Do bicyclists in Singapore realize that if they’re using the roadways they’re subject to the same road rules that vehicles are?  If there’s a red light, they have to stop.  Plain and simple.  They can’t speed through and expect everyone to make way for them.

I shouted angrily after the man, telling him just that.  Of course, he didn’t stop.  Instead, he continued his dangerous behavior and swerved quickly onto the pedestrian sidewalk at another intersection a little further down the road, haphazardly weaving past other pedestrians.

Singapore is a country with low crime, and as such there isn’t a very visible, active police force.  Unfortunately, it seems as though bicyclists are taking full advantage of this fact to do whatever they want without fear of repercussions.

If the man had struck me and my wife it would’ve caused serious injury, like in the case where a bicyclist struck and killed a man, and I have no doubt he would’ve sped off just the same, leaving me to foot the hospital bills.  If he didn’t care about the laws to begin with, why would he stop to accept the repercussions of his actions?

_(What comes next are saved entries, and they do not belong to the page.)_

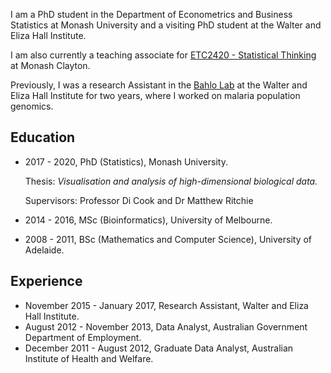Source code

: 
I am a PhD student in the Department of Econometrics and Business Statistics
at Monash University and a visiting PhD student at the Walter and Eliza Hall Institute.

I am also currently a teaching associate for [ETC2420 - Statistical Thinking](http://st.netlify.com/) at Monash Clayton.

Previously, I was a research Assistant in the [Bahlo Lab](https://www.wehi.edu.au/people/melanie-bahlo) at 
the Walter and Eliza Hall Institute for two years, where I worked on malaria population
genomics.

## Education

- 2017 - 2020, PhD (Statistics), Monash University.
    
    Thesis: _Visualisation and analysis of high-dimensional biological data._
    
    Supervisors: Professor Di Cook and Dr Matthew Ritchie

  
- 2014 - 2016, MSc (Bioinformatics), University of Melbourne.
- 2008 - 2011, BSc (Mathematics and Computer Science), University of Adelaide.

## Experience

- November 2015 - January 2017, Research Assistant, Walter and Eliza Hall Institute.
- August 2012 - November 2013, Data Analyst, Australian Government Department of Employment.
- December 2011 - August 2012, Graduate Data Analyst, Australian Institute of Health and Welfare.


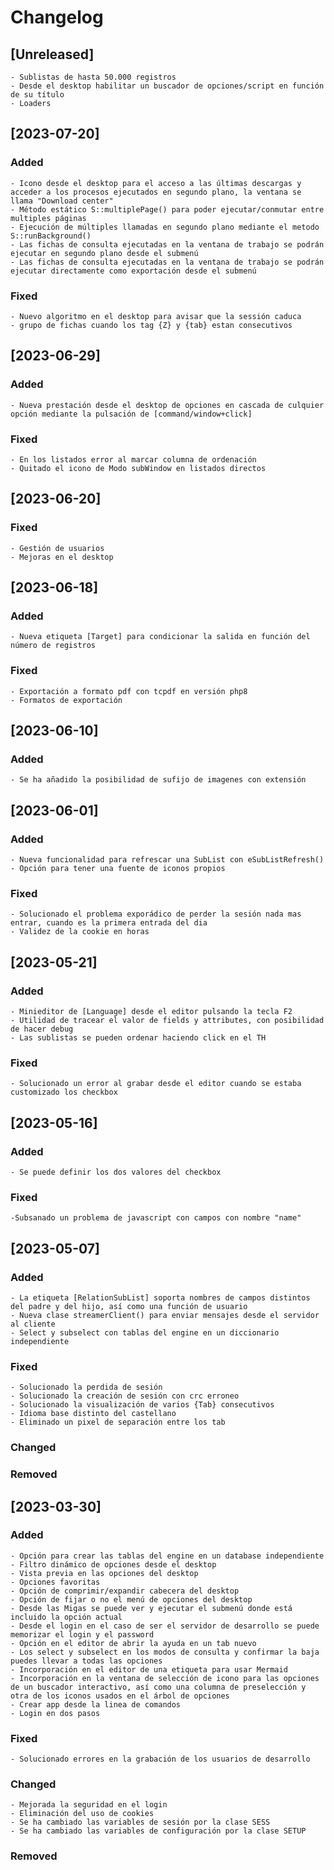 # Changelog

## [Unreleased]

    - Sublistas de hasta 50.000 registros
    - Desde el desktop habilitar un buscador de opciones/script en función de su título
    - Loaders
 
## [2023-07-20]

### Added

    - Icono desde el desktop para el acceso a las últimas descargas y acceder a los procesos ejecutados en segundo plano, la ventana se llama "Download center"
    - Método estático S::multiplePage() para poder ejecutar/conmutar entre multiples páginas
    - Ejecución de múltiples llamadas en segundo plano mediante el metodo S::runBackground()
    - Las fichas de consulta ejecutadas en la ventana de trabajo se podrán ejecutar en segundo plano desde el submenú 
    - Las fichas de consulta ejecutadas en la ventana de trabajo se podrán ejecutar directamente como exportación desde el submenú 

### Fixed

    - Nuevo algoritmo en el desktop para avisar que la sessión caduca
    - grupo de fichas cuando los tag {Z} y {tab} estan consecutivos

## [2023-06-29]

### Added

    - Nueva prestación desde el desktop de opciones en cascada de culquier opción mediante la pulsación de [command/window+click]

### Fixed

    - En los listados error al marcar columna de ordenación
    - Quitado el icono de Modo subWindow en listados directos

## [2023-06-20]

### Fixed

    - Gestión de usuarios
    - Mejoras en el desktop

## [2023-06-18]

### Added

    - Nueva etiqueta [Target] para condicionar la salida en función del número de registros

### Fixed

    - Exportación a formato pdf con tcpdf en versión php8
    - Formatos de exportación

## [2023-06-10]

### Added

    - Se ha añadido la posibilidad de sufijo de imagenes con extensión

## [2023-06-01]

### Added

    - Nueva funcionalidad para refrescar una SubList con eSubListRefresh()
    - Opción para tener una fuente de iconos propios

### Fixed

    - Solucionado el problema exporádico de perder la sesión nada mas entrar, cuando es la primera entrada del dia
    - Validez de la cookie en horas

## [2023-05-21]

### Added

    - Minieditor de [Language] desde el editor pulsando la tecla F2
    - Utilidad de tracear el valor de fields y attributes, con posibilidad de hacer debug
    - Las sublistas se pueden ordenar haciendo click en el TH

### Fixed

    - Solucionado un error al grabar desde el editor cuando se estaba customizado los checkbox

## [2023-05-16]

### Added

    - Se puede definir los dos valores del checkbox

### Fixed

    -Subsanado un problema de javascript con campos con nombre "name"

## [2023-05-07]

### Added

    - La etiqueta [RelationSubList] soporta nombres de campos distintos del padre y del hijo, así como una función de usuario
    - Nueva clase streamerClient() para enviar mensajes desde el servidor al cliente
    - Select y subselect con tablas del engine en un diccionario independiente

### Fixed

    - Solucionado la perdida de sesión
    - Solucionado la creación de sesión con crc erroneo
    - Solucionado la visualización de varios {Tab} consecutivos
    - Idioma base distinto del castellano
    - Eliminado un pixel de separación entre los tab

### Changed
### Removed


## [2023-03-30]

### Added

    - Opción para crear las tablas del engine en un database independiente
    - Filtro dinámico de opciones desde el desktop
    - Vista previa en las opciones del desktop
    - Opciones favoritas
    - Opción de comprimir/expandir cabecera del desktop
    - Opción de fijar o no el menú de opciones del desktop
    - Desde las Migas se puede ver y ejecutar el submenú donde está incluido la opción actual
    - Desde el login en el caso de ser el servidor de desarrollo se puede memorizar el login y el password
    - Opción en el editor de abrir la ayuda en un tab nuevo
    - Los select y subselect en los modos de consulta y confirmar la baja puedes llevar a todas las opciones
    - Incorporación en el editor de una etiqueta para usar Mermaid
    - Incorporación en la ventana de selección de icono para las opciones de un buscador interactivo, así como una columna de preselección y otra de los iconos usados en el árbol de opciones
    - Crear app desde la linea de comandos
    - Login en dos pasos

### Fixed

    - Solucionado errores en la grabación de los usuarios de desarrollo
    
### Changed

    - Mejorada la seguridad en el login
    - Eliminación del uso de cookies
    - Se ha cambiado las variables de sesión por la clase SESS
    - Se ha cambiado las variables de configuración por la clase SETUP

### Removed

Singapore’s police need to take a more active role in enforcing safety regulations.  Simply issuing these laws isn’t enough.  This is an ongoing issue that isn’t improving.  I wrote about this last month as well in a post called “Bicyclists vs Pedestrians, Battle For The Pavement“.  There need to be police officers along the roads, preferably in plain clothes, monitoring behavior and issuing citations.  Otherwise, who will ensure the safety of pedestrians?